__YOUR GOAL__:
Print every line of all the rows below without changing a single character.

__TASK INPUT__:
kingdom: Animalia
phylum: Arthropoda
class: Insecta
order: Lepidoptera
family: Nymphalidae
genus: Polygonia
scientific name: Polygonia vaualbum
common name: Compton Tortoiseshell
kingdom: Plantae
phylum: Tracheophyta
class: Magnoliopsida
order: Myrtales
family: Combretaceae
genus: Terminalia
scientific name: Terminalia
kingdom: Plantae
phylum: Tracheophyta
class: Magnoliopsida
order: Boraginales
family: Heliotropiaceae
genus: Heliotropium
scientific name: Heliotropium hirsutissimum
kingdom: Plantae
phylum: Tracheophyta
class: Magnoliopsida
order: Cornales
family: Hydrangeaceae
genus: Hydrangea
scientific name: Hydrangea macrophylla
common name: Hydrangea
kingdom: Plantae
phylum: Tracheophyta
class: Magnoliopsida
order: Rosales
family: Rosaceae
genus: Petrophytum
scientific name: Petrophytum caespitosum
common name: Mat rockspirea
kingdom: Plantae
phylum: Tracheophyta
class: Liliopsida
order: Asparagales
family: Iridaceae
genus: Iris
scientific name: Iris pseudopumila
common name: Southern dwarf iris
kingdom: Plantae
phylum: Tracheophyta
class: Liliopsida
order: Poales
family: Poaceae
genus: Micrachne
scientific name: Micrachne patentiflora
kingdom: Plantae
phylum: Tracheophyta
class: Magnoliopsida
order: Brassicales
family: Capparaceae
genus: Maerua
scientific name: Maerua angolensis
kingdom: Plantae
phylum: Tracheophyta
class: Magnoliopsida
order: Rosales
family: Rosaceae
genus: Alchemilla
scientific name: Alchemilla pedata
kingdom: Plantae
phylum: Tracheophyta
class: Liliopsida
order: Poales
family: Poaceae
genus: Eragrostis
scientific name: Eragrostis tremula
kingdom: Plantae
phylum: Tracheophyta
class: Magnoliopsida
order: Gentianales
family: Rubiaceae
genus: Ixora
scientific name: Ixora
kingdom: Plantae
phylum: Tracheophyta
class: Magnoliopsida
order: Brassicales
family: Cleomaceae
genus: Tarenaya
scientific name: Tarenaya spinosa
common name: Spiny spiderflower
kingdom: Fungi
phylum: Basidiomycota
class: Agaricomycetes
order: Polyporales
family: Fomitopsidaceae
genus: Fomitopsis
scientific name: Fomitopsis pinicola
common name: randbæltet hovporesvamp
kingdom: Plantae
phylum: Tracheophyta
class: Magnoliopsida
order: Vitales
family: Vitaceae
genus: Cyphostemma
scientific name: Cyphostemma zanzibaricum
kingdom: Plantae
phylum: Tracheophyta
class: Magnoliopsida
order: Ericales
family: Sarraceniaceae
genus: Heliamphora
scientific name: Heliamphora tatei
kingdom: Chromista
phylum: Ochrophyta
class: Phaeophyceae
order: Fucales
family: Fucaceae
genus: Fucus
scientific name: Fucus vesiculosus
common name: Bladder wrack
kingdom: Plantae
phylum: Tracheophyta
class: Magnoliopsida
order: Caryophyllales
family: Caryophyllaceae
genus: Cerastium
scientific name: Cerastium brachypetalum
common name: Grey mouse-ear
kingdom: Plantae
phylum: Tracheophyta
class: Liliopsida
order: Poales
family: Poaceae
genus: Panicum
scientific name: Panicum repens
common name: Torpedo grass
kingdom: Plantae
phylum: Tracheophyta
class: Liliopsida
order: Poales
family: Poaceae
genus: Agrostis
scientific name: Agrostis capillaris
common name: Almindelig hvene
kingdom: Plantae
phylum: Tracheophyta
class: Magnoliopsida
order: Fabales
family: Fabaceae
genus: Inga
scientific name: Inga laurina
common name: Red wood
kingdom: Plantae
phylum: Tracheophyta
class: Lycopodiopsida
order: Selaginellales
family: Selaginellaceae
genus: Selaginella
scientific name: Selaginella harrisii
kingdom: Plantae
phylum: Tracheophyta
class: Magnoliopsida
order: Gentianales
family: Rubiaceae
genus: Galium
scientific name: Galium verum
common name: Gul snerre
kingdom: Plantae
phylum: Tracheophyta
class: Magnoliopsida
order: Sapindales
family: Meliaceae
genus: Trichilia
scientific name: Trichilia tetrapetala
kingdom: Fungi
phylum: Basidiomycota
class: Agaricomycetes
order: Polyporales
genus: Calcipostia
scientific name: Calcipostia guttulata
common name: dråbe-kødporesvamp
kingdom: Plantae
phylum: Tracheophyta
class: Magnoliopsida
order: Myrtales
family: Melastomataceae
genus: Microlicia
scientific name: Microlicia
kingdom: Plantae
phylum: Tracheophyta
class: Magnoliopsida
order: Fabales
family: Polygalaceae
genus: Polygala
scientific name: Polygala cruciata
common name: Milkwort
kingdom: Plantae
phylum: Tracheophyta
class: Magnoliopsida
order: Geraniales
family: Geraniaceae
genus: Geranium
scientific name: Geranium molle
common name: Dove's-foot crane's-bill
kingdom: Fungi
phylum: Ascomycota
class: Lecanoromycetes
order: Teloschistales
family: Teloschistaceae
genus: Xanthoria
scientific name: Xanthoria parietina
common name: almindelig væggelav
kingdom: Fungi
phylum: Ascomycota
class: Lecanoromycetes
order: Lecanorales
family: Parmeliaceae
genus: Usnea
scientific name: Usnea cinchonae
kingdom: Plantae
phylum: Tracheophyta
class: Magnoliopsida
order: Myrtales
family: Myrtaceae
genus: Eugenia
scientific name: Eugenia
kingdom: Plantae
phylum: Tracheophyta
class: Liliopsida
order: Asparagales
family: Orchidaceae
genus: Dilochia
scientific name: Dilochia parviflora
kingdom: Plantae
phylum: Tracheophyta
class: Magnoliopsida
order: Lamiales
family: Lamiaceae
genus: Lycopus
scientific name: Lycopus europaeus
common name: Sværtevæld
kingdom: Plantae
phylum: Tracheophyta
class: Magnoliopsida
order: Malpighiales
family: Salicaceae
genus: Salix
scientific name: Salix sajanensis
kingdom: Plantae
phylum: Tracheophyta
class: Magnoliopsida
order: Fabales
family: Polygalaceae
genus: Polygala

__ANSWER TO THE TASK__:
kingdom: Animalia
phylum: Arthropoda
class: Insecta
order: Lepidoptera
family: Nymphalidae
genus: Polygonia
scientific name: Polygonia vaualbum
common name: Compton Tortoiseshell
kingdom: Plantae
phylum: Tracheophyta
class: Magnoliopsida
order: Myrtales
family: Combretaceae
genus: Terminalia
scientific name: Terminalia
kingdom: Plantae
phylum: Tracheophyta
class: Magnoliopsida
order: Boraginales
family: Heliotropiaceae
genus: Heliotropium
scientific name: Heliotropium hirsutissimum
kingdom: Plantae
phylum: Tracheophyta
class: Magnoliopsida
order: Cornales
family: Hydrangeaceae
genus: Hydrangea
scientific name: Hydrangea macrophylla
common name: Hydrangea
kingdom: Plantae
phylum: Tracheophyta
class: Magnoliopsida
order: Rosales
family: Rosaceae
genus: Petrophytum
scientific name: Petrophytum caespitosum
common name: Mat rockspirea
kingdom: Plantae
phylum: Tracheophyta
class: Liliopsida
order: Asparagales
family: Iridaceae
genus: Iris
scientific name: Iris pseudopumila
common name: Southern dwarf iris
kingdom: Plantae
phylum: Tracheophyta
class: Liliopsida
order: Poales
family: Poaceae
genus: Micrachne
scientific name: Micrachne patentiflora
kingdom: Plantae
phylum: Tracheophyta
class: Magnoliopsida
order: Brassicales
family: Capparaceae
genus: Maerua
scientific name: Maerua angolensis
kingdom: Plantae
phylum: Tracheophyta
class: Magnoliopsida
order: Rosales
family: Rosaceae
genus: Alchemilla
scientific name: Alchemilla pedata
kingdom: Plantae
phylum: Tracheophyta
class: Liliopsida
order: Poales
family: Poaceae
genus: Eragrostis
scientific name: Eragrostis tremula
kingdom: Plantae
phylum: Tracheophyta
class: Magnoliopsida
order: Gentianales
family: Rubiaceae
genus: Ixora
scientific name: Ixora
kingdom: Plantae
phylum: Tracheophyta
class: Magnoliopsida
order: Brassicales
family: Cleomaceae
genus: Tarenaya
scientific name: Tarenaya spinosa
common name: Spiny spiderflower
kingdom: Fungi
phylum: Basidiomycota
class: Agaricomycetes
order: Polyporales
family: Fomitopsidaceae
genus: Fomitopsis
scientific name: Fomitopsis pinicola
common name: randbæltet hovporesvamp
kingdom: Plantae
phylum: Tracheophyta
class: Magnoliopsida
order: Vitales
family: Vitaceae
genus: Cyphostemma
scientific name: Cyphostemma zanzibaricum
kingdom: Plantae
phylum: Tracheophyta
class: Magnoliopsida
order: Ericales
family: Sarraceniaceae
genus: Heliamphora
scientific name: Heliamphora tatei
kingdom: Chromista
phylum: Ochrophyta
class: Phaeophyceae
order: Fucales
family: Fucaceae
genus: Fucus
scientific name: Fucus vesiculosus
common name: Bladder wrack
kingdom: Plantae
phylum: Tracheophyta
class: Magnoliopsida
order: Caryophyllales
family: Caryophyllaceae
genus: Cerastium
scientific name: Cerastium brachypetalum
common name: Grey mouse-ear
kingdom: Plantae
phylum: Tracheophyta
class: Liliopsida
order: Poales
family: Poaceae
genus: Panicum
scientific name: Panicum repens
common name: Torpedo grass
kingdom: Plantae
phylum: Tracheophyta
class: Liliopsida
order: Poales
family: Poaceae
genus: Agrostis
scientific name: Agrostis capillaris
common name: Almindelig hvene
kingdom: Plantae
phylum: Tracheophyta
class: Magnoliopsida
order: Fabales
family: Fabaceae
genus: Inga
scientific name: Inga laurina
common name: Red wood
kingdom: Plantae
phylum: Tracheophyta
class: Lycopodiopsida
order: Selaginellales
family: Selaginellaceae
genus: Selaginella
scientific name: Selaginella harrisii
kingdom: Plantae
phylum: Tracheophyta
class: Magnoliopsida
order: Gentianales
family: Rubiaceae
genus: Galium
scientific name: Galium verum
common name: Gul snerre
kingdom: Plantae
phylum: Tracheophyta
class: Magnoliopsida
order: Sapindales
family: Meliaceae
genus: Trichilia
scientific name: Trichilia tetrapetala
kingdom: Fungi
phylum: Basidiomycota
class: Agaricomycetes
order: Polyporales
genus: Calcipostia
scientific name: Calcipostia guttulata
common name: dråbe-kødporesvamp
kingdom: Plantae
phylum: Tracheophyta
class: Magnoliopsida
order: Myrtales
family: Melastomataceae
genus: Microlicia
scientific name: Microlicia
kingdom: Plantae
phylum: Tracheophyta
class: Magnoliopsida
order: Fabales
family: Polygalaceae
genus: Polygala
scientific name: Polygala cruciata
common name: Milkwort
kingdom: Plantae
phylum: Tracheophyta
class: Magnoliopsida
order: Geraniales
family: Geraniaceae
genus: Geranium
scientific name: Geranium molle
common name: Dove's-foot crane's-bill
kingdom: Fungi
phylum: Ascomycota
class: Lecanoromycetes
order: Teloschistales
family: Teloschistaceae
genus: Xanthoria
scientific name: Xanthoria parietina
common name: almindelig væggelav
kingdom: Fungi
phylum: Ascomycota
class: Lecanoromycetes
order: Lecanorales
family: Parmeliaceae
genus: Usnea
scientific name: Usnea cinchonae
kingdom: Plantae
phylum: Tracheophyta
class: Magnoliopsida
order: Myrtales
family: Myrtaceae
genus: Eugenia
scientific name: Eugenia
kingdom: Plantae
phylum: Tracheophyta
class: Liliopsida
order: Asparagales
family: Orchidaceae
genus: Dilochia
scientific name: Dilochia parviflora
kingdom: Plantae
phylum: Tracheophyta
class: Magnoliopsida
order: Lamiales
family: Lamiaceae
genus: Lycopus
scientific name: Lycopus europaeus
common name: Sværtevæld
kingdom: Plantae
phylum: Tracheophyta
class: Magnoliopsida
order: Malpighiales
family: Salicaceae
genus: Salix
scientific name: Salix sajanensis
kingdom: Plantae
phylum: Tracheophyta
class: Magnoliopsida
order: Fabales
family: Polygalaceae
genus: Polygala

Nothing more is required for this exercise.